Böylece ülke sathında uygulama birliğine ulaşılacak, hakim ve mahkemelerce verilen cezaya ilişkin karar veya hükümlerdeki hukuka aykırılıklar ile uygulamadaki esaslı yanlışlar ve esasa etkili usul yanılgılarının, toplum ve birey açısından hukuk yararına giderilmesi sağlanacaktır. Kanun yararına bozma yasa yoluna, istinaf ve temyiz incelemesinden geçmeksizin kesinleşmiş hüküm ve kararlara karşı gidilmesi nedeniyle kesin hükmün otoritesinin bütünüyle zedelenmemesi amacıyla bu yola başvurabilmek için hukuka aykırılık halinin ciddi boyutlara ulaşması gerekmektedir. Yargıtay İçtihadı Birleştirme Kurulunun 14.11.1977 gün ve 3-2 sayılı kararında da açıkça vurgulandığı üzere, bu yasa yolunun olağanüstü bir yasa yolu olması nedeniyle, her türlü hukuka aykırılık iddiası, yasa yararına bozma konusu yapılamayacak, bu kapsamda hakimlerin takdir hakkı alanına giren ve suç işleyenler için bir hak teşkil etmeyen hususlar ile mahkemenin takdirine bağlı istekler ve uygulamadaki takdir yanılgıları veya takdirin yerinde olup olmadığının denetlenmesine ilişkin başvurular, temyiz yasa yolundan farklı olarak yasa yararına bozma konusu yapılamayacağından, bu yolla denetlenemeyecektir. (Ceza Genel Kurulunun 23/03/2010 tarih ve 2/29-56 sayılı Kararı da bu doğrultudadır.)

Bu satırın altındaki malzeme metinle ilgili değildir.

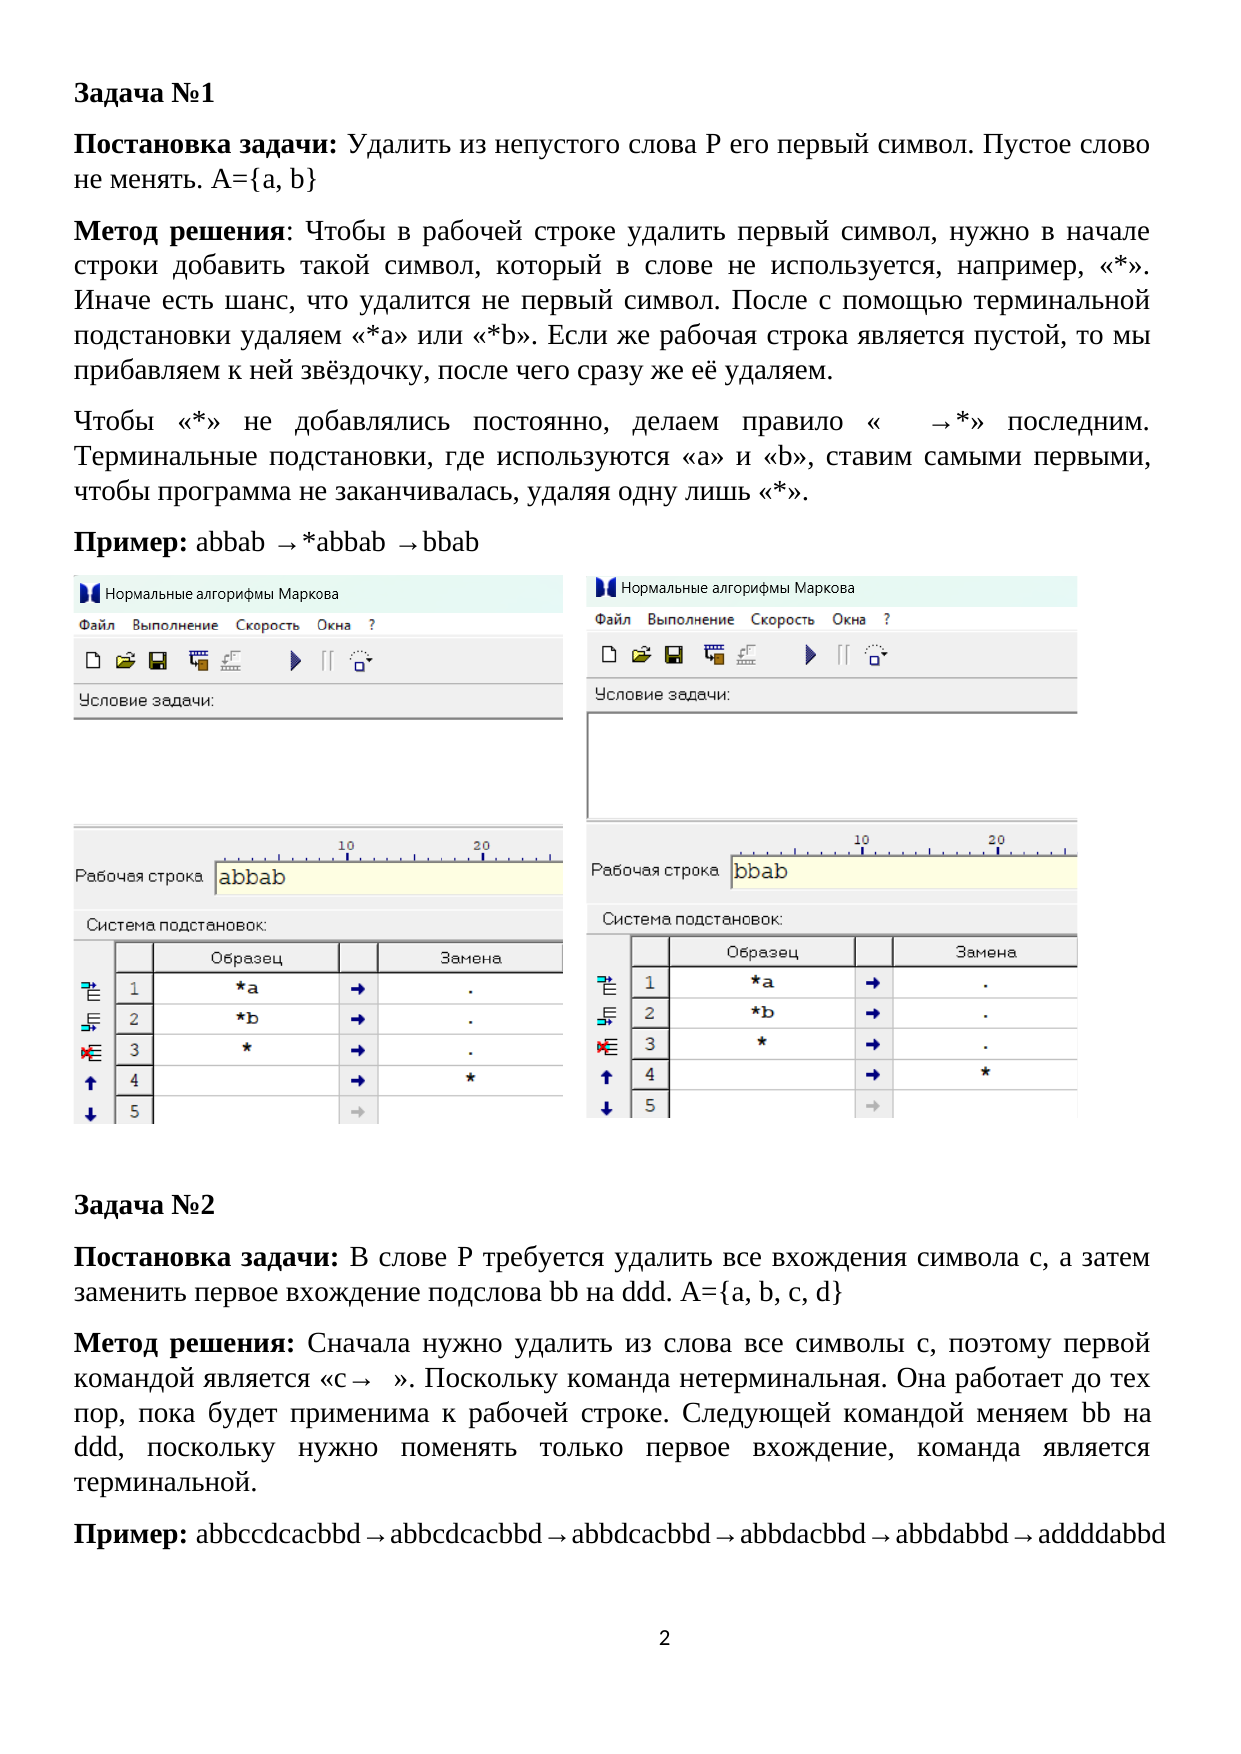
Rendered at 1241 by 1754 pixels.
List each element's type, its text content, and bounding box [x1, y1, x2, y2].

text Задача №1 [74, 75, 1152, 108]
text Задача №2 [74, 1187, 1152, 1221]
text Постановка задачи: В слове Р требуется удалить все вхождения символа с, а затем заменить первое вхождение подслова bb на ddd. А={a, b, c, d} [74, 1239, 1152, 1307]
text Метод решения: Чтобы в рабочей строке удалить первый символ, нужно в начале строки добавить такой символ, который в слове не используется, например, «*». Иначе есть шанс, что удалится не первый символ. После с помощью терминальной подстановки удаляем «*a» или «*b». Если же рабочая строка является пустой, то мы прибавляем к ней звёздочку, после чего сразу же её удаляем. [74, 213, 1152, 385]
text Пример: abbccdcacbbd→abbcdcacbbd→abbdcacbbd→abbdacbbd→abbdabbd→addddabbd [74, 1516, 1166, 1549]
text Пример: abbab →*abbab →bbab [74, 524, 1152, 558]
text Постановка задачи: Удалить из непустого слова Р его первый символ. Пустое слово не менять. А={a, b} [74, 126, 1152, 195]
text Чтобы «*» не добавлялись постоянно, делаем правило « →*» последним. Терминальные подстановки, где используются «a» и «b», ставим самыми первыми, чтобы программа не заканчивалась, удаляя одну лишь «*». [74, 403, 1152, 506]
text Метод решения: Сначала нужно удалить из слова все символы с, поэтому первой командой является «с→ ». Поскольку команда нетерминальная. Она работает до тех пор, пока будет применима к рабочей строке. Следующей командой меняем bb на ddd, поскольку нужно поменять только первое вхождение, команда является терминальной. [74, 1325, 1152, 1498]
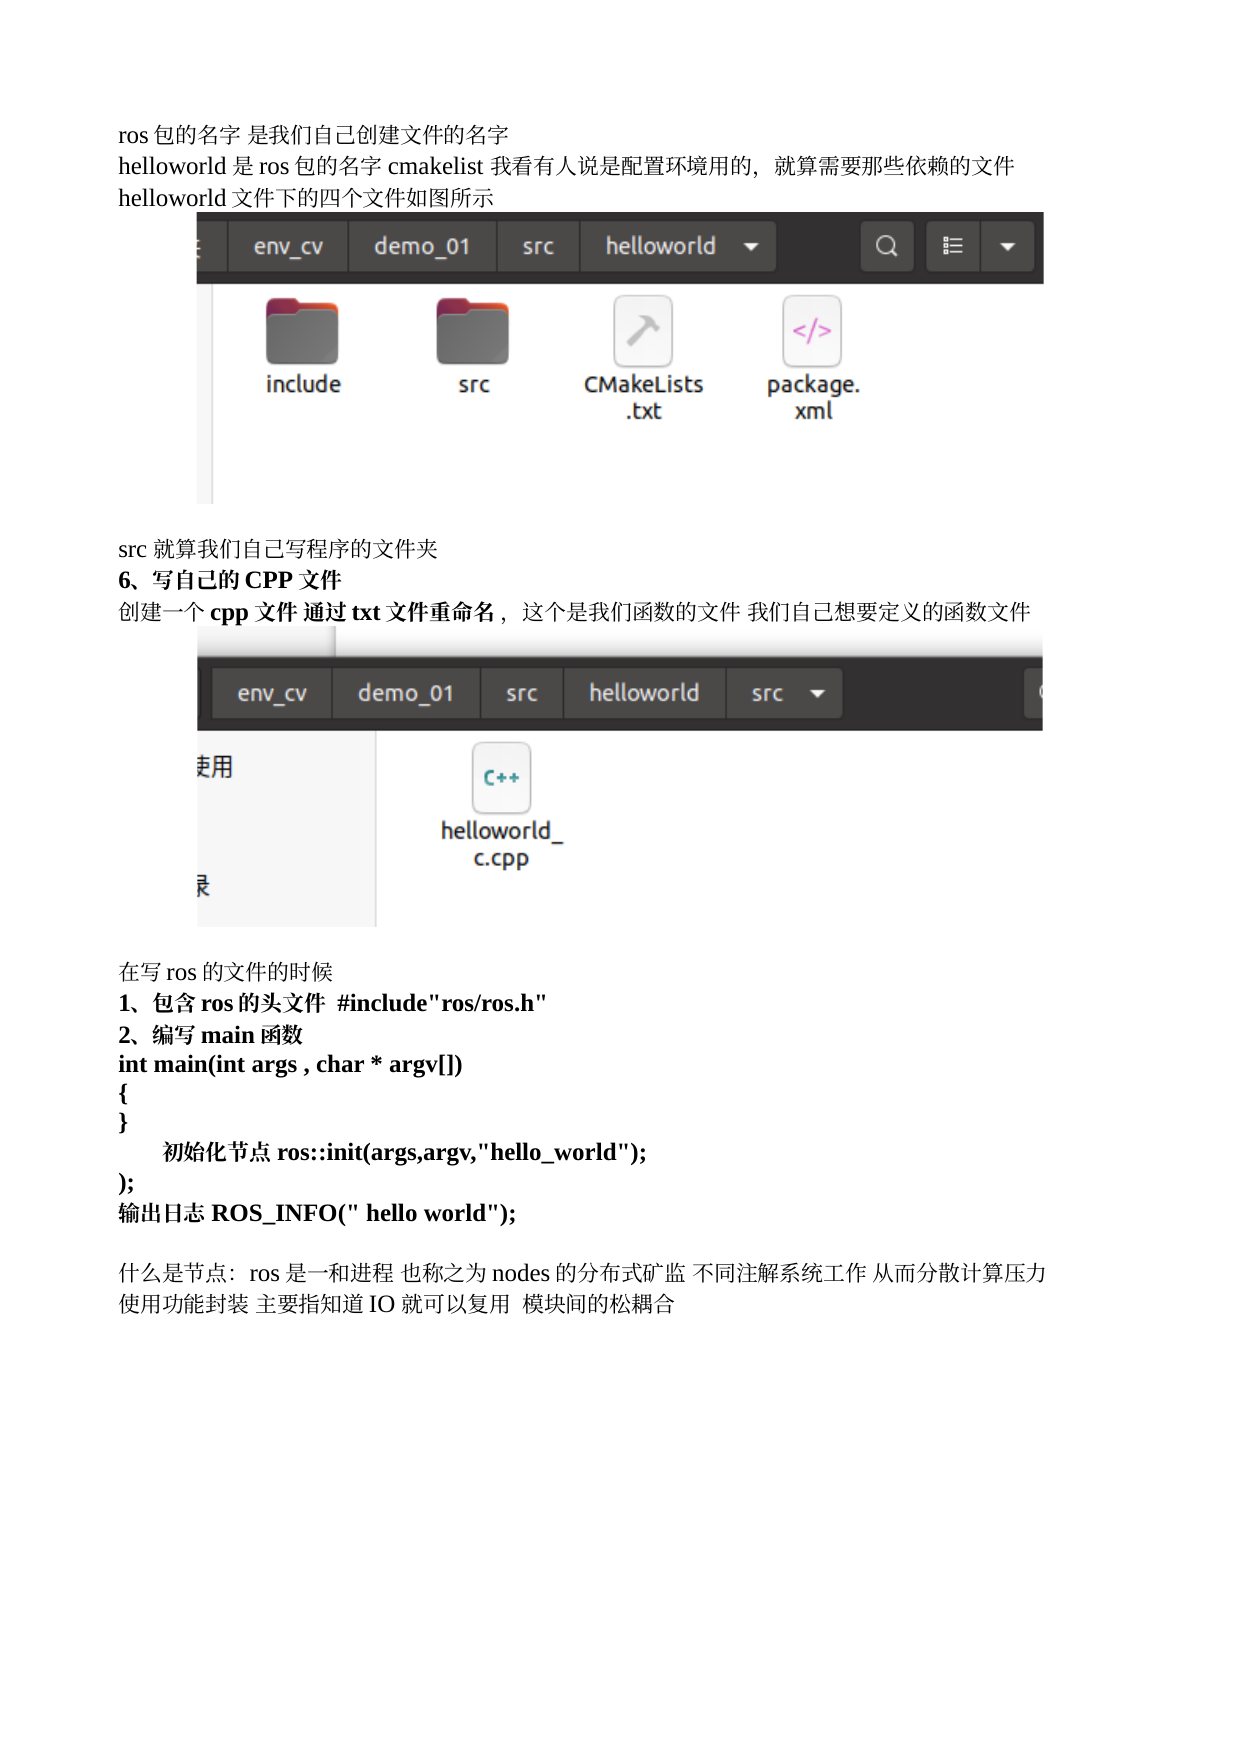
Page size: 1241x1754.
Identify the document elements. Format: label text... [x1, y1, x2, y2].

Bu açıklamalar çerçevesinde somut olay incelendiğinde; sanık ... hakkında, mahkemece yargılama yapılarak deliller usulünce değerlendirilerek şikayetçiler ... ve ...’ı basit tıbbi müdahale ile giderilir şekilde yaralama eyleminden TCK 86/2, 86/3-d, 29, 62, 52/2 maddeleri uyarınca iki kez 1.500,00 TL. adli para cezasıyla cezalandırılmasına karar verildiği; kanun yararına bozmaya konu edilen Alanya 8. Asliye Ceza Mahkemesinin 05/05/2017 tarihli ve 2015/1132 Esas, 2017/482 sayılı mahkumiyet kararındaki ileri sürülen hukuka aykırılığın 5271 sayılı CMK'nin 309. maddesindeki hallere dahil olmayıp hakimin takdir hakkına ilişkin olduğu, mahkemenin de takdir hakkını olayda TCK’nin 25. maddesini değil, TCK’nin 29. maddesini uygulayarak kullandığı anlaşılmaktadır.
Açıklanan bu nedenlerle Alanya 8. Asliye Ceza Mahkemesinin 05/05/2017 tarihli ve 2015/1132 Esas, 2017/482 sayılı kararında herhangi bir isabetsizlik bulunmadığından, Adalet Bakanlığının kanun yararına bozma isteyen yazısına dayanan tebliğnamede ileri sürülen düşünce yerinde görülmeyerek kanun yararına bozma talebinin REDDİNE, 11.04.2018 gününde oybirliğiyle karar verildi.